◆ **EXERCISE BRIEF**
Report each line in the entries below that contains the string "series". The match is case-sensitive.

◆ **RECORDS PROVIDED**
----

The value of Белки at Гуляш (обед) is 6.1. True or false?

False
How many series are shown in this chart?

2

----

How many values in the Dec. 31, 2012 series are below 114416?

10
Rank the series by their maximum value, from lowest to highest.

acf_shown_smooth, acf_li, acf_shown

----

◆ **RESULT OF THE TASK**
How many series are shown in this chart?
How many values in the Dec. 31, 2012 series are below 114416?
Rank the series by their maximum value, from lowest to highest.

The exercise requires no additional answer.